● **Selected extract**
Accordingly, based on the relationships R_p>2r_p and w>2H for the piezoelement 11 and the piezoelectric material (which specifies c_p), dimensions for the annular piezoelement 11 for a particular excitation voltage frequency can be selected. For example, in embodiments where the piezoelement 11 is constructed from piezoceramics selected from the group of piezoelectric lead-zirconate-titanate-strontium ceramics (PZT) materials, the first order vibrational longitudinal mode across the width of the ring shell begins to form effectively when R_p>20 mm, r_p>8 mm, and thickness H=5-10 mm. However, the present invention is not limited to the use of PZT materials. In other embodiments of the present invention, other types of piezoelectric materials can be used.

As described above, the wave shell 54 can be formed as a thin-walled cylinder with T-shaped cross-section and ring-shaped reinforcing rib 107 with high stiffness along the periphery, which serves as a mechanical amplifier of acoustic energy. Furthermore, the reinforcing rib 107, as previously described, can have periodically spaced slots 114, in which pushers 38, formed as thin plates, are fixed with the opposite end of the pushers 38 pressed against the inner surface 120 of the rotor 15. In some embodiments, the pushers 38 secured in the slots 114 can have no direct acoustic contact (i.e., no rigid connection between the wave shell 54 and the pushers 38) with the thin-walled cylinder of the wave shell 54.

In the various embodiments of the present invention, mounting or holding of the annular piezoelement 11 in the piezomotor drive unit 500 can be accomplished by using a pressure flange 111 acting through an elastic ring grommet or gasket 112. In general, when a mechanical component is placed in physical contact with a piezoelement, the Q factor is decreased due to dampening of vibration in the piezoelement. Therefore, in the various embodiments of the present invention, the configuration of the gasket 112 can be selected such that significant degradation in Q factor is limited. In particular, the gasket 112 can be configured to contact the annular piezoelement 11 in an area of minimum vibration speed. For example, as shown in FIG. 5, the annular piezoelement 11 can be contacted by the pressure flange 111 and gasket 112 at the mean between the inner and outer rims of the annular piezoelement 11. Furthermore, as the maximum mechanical tension generally occurs in the median area of the ring-shaped resonator (i.e., where the minimum in the vibrational speed arises), the gasket 112, which is acoustically coupled to the annular piezoelement 11, can also configured to withstand this mechanical tension. In general, a rubber or other elastomeric washer can be selected because it generally does not affect any parameters associated with the initial deformation in thickness of the piezoelement.

The stator 102 can include mounting features 117 for supporting the subassembly 116. The mounting features 117 can contact the annular piezoelement 11 at a point that is at the mean of the inner and outer radii (or rims) of the annular piezoelement 11, as described above and below, to minimize interference with the expansion and contraction of the annular piezoelement 11. The stator 102 and piezoelement 11 are in a fixed arrangement such that they cannot rotate with respect to stator base 103.

In FIG. 5, shaft 17 is centrally positioned within an axial bore defined within stator 102, and aligned with axis 28. As previously explained in relation to FIGS. 1 and 3, the shaft 17 can rotate within the motor housing 20. Similarly, the rotor 15 can be mechanically and rotatably coupled to shaft 17 as described in relation to FIGS. 1 and 3.

● **Entries shown**
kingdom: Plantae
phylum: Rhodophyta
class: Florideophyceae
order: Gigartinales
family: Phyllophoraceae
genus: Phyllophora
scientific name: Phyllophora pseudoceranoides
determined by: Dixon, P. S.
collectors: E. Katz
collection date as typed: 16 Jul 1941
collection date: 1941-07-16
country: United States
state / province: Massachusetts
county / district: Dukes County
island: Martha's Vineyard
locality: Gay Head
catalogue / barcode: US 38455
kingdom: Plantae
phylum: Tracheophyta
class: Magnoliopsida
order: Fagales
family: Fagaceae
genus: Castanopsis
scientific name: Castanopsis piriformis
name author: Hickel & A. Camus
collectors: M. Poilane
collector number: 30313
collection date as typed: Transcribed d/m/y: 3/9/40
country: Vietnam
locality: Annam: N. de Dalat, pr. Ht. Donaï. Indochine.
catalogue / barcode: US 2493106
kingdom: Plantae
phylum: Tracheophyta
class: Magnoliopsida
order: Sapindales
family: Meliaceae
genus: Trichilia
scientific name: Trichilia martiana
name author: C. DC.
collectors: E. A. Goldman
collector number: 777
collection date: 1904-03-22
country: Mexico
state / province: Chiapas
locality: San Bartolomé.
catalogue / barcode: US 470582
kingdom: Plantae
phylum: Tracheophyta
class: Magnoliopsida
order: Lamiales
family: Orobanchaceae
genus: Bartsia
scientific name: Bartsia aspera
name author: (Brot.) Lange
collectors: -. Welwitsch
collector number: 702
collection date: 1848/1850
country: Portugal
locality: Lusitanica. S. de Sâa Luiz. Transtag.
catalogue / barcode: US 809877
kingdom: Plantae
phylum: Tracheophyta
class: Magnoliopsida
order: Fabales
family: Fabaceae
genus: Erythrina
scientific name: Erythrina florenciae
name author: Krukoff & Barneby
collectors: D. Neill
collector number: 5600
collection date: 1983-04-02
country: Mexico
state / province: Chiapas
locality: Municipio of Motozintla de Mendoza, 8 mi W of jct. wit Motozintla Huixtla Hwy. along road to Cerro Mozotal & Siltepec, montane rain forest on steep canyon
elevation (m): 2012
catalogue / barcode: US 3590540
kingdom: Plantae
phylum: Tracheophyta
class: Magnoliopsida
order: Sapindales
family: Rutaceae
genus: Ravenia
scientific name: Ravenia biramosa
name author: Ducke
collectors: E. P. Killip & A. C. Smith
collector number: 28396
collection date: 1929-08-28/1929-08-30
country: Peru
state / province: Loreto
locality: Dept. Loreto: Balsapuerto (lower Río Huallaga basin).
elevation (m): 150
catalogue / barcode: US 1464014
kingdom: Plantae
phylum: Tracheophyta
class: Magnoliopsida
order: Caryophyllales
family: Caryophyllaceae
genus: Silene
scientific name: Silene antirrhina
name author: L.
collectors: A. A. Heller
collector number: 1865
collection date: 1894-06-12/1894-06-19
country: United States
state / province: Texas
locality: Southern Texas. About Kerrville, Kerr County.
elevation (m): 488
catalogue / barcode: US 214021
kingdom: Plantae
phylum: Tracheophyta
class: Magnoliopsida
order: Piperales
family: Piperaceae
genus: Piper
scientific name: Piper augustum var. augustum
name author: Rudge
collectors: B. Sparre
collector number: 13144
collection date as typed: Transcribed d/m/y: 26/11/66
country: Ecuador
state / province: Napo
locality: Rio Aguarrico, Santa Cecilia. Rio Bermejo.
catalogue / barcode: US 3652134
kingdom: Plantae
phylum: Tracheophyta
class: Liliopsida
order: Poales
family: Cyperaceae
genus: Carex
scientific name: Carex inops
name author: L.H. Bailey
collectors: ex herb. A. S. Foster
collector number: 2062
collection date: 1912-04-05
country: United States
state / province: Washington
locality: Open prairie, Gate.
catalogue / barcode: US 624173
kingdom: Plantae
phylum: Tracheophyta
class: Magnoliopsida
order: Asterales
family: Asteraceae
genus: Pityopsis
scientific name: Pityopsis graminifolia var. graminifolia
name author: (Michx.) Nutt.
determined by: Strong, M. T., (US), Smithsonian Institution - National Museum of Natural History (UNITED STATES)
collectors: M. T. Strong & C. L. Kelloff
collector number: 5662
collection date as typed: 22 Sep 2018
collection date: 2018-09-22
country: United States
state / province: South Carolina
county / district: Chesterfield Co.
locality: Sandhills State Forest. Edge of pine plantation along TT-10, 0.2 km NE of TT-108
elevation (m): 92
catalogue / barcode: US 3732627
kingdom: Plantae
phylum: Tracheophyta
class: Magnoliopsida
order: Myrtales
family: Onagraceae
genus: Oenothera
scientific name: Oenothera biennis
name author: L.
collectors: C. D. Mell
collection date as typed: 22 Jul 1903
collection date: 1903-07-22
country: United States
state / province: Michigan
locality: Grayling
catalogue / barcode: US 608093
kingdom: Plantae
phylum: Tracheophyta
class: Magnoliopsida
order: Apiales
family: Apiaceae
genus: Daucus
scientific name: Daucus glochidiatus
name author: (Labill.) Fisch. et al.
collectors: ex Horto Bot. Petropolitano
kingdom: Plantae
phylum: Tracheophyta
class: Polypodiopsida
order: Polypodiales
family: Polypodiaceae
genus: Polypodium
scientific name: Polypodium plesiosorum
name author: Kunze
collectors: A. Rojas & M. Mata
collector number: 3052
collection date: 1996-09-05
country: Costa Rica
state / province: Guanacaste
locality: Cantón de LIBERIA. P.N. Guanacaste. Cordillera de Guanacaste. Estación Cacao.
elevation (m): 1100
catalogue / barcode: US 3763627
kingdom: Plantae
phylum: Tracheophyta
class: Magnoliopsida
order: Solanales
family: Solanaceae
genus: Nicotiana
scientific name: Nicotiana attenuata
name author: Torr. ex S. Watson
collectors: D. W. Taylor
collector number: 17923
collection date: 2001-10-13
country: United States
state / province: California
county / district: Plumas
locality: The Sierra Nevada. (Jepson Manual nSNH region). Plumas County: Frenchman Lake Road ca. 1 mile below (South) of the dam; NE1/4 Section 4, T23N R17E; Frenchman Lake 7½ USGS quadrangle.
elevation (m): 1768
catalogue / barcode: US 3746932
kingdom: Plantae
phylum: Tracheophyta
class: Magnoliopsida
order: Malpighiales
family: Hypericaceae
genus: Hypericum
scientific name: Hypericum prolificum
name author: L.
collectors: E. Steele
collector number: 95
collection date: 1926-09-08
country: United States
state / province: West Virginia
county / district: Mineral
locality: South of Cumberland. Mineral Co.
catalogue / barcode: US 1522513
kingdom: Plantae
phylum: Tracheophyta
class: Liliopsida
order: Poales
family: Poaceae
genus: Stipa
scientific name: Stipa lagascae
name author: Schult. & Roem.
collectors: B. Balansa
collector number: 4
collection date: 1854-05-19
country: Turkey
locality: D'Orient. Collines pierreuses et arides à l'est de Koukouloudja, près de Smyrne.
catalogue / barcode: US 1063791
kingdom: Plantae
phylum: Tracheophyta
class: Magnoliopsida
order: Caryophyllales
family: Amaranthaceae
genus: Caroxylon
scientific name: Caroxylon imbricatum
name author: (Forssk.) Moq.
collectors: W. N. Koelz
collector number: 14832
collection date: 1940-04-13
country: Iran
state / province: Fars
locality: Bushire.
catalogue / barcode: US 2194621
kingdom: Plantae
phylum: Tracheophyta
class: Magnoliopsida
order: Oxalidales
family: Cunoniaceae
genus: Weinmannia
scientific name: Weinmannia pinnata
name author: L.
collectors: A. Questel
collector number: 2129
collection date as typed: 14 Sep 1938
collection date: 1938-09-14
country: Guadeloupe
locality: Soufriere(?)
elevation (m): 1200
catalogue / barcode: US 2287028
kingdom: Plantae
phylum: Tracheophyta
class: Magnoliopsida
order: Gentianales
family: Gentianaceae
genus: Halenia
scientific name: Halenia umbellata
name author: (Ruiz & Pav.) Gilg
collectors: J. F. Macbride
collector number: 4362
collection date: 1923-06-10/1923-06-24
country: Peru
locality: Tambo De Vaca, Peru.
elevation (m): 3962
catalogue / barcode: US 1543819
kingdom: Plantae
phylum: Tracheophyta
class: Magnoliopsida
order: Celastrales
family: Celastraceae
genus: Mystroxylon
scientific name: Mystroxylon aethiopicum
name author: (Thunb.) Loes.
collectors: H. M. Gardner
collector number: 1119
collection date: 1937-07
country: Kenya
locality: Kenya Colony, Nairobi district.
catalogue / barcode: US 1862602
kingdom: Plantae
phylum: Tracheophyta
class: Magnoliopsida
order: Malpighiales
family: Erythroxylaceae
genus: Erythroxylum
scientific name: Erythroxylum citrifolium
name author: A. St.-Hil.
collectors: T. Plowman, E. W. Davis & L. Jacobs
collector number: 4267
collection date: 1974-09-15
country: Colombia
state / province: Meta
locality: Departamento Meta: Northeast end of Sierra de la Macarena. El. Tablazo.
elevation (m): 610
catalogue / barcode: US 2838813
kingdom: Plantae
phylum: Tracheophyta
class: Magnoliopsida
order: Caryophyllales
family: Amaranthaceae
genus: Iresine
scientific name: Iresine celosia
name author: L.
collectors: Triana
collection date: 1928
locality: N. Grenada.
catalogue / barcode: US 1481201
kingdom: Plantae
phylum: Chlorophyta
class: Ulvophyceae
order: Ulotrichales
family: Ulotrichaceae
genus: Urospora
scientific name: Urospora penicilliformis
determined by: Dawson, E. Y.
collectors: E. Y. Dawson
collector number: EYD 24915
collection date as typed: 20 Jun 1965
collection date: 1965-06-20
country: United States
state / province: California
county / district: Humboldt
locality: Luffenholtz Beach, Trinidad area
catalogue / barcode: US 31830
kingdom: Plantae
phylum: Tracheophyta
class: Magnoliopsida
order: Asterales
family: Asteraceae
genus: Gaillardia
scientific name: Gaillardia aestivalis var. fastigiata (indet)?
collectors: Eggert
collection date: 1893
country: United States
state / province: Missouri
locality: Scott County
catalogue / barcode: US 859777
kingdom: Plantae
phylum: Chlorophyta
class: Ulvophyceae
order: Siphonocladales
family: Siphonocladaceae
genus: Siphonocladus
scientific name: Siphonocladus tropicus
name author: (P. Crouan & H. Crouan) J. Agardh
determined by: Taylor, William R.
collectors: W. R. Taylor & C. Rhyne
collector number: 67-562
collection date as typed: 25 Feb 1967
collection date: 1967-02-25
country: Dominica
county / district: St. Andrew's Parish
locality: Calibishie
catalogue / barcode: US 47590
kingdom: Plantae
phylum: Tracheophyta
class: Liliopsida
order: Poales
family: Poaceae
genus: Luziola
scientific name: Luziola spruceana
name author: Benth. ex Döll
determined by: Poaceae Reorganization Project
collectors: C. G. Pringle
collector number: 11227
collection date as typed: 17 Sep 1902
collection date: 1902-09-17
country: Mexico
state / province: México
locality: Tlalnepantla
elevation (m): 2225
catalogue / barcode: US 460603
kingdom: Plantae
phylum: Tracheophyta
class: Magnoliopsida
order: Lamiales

● **Instruction A**
In the piezomotor excerpt, why does the pressure flange 111 and gasket 112 contact the annular piezoelement 11 at the mean between its inner and outer rims? Answer in one to three sentences.
● **Instruction B**
Extend the piezomotor excerpt, beginning after its final sentence.
The items bear no relation to the piezomotor excerpt.

● **Result A**
Placing a mechanical component in physical contact with a piezoelement lowers its Q factor by damping its vibration. Contact at the mean between the inner and outer rims falls in the area of minimum vibration speed, which limits significant degradation of the Q factor.

● **Result B**
A pressure flange 111 can be provided for providing mechanical pressure to the annular piezoelement 11 to hold it in place within piezomotor drive unit 500. In some embodiments, tubular elements 110 are provided for mounting the pressure flange 111. The tubular elements can extend between the pressure flange 111 and the stator 102. Screws or other suitable fasters can engage with threads formed in opposing ends of the tubular elements to secure the tubular element to the pressure flange 111 and the stator 102, thus applying pressure on piezoelement 11 by gaskets 112. Furthermore, a ring grommet or gasket 112, such as a rubber or other elastomeric ring, can be provided between the flange 111 and the piezoelement 11, as described above.

Operation of the piezomotor drive unit 500 is described with respect to excitation of the piezoelement 11, as shown in FIGS. 7A-7C. FIG. 7A is a cross-section side view of the piezoelement 11 in FIG. 5 in an unexcited state. FIG. 7B is a cross-section side view of the piezoelectric element in FIG. 5 in an excited state resulting in radial expansion. FIG. 7C is a cross-section side view of the piezoelement 11 in FIG. 5 in an excited state resulting in radial compression.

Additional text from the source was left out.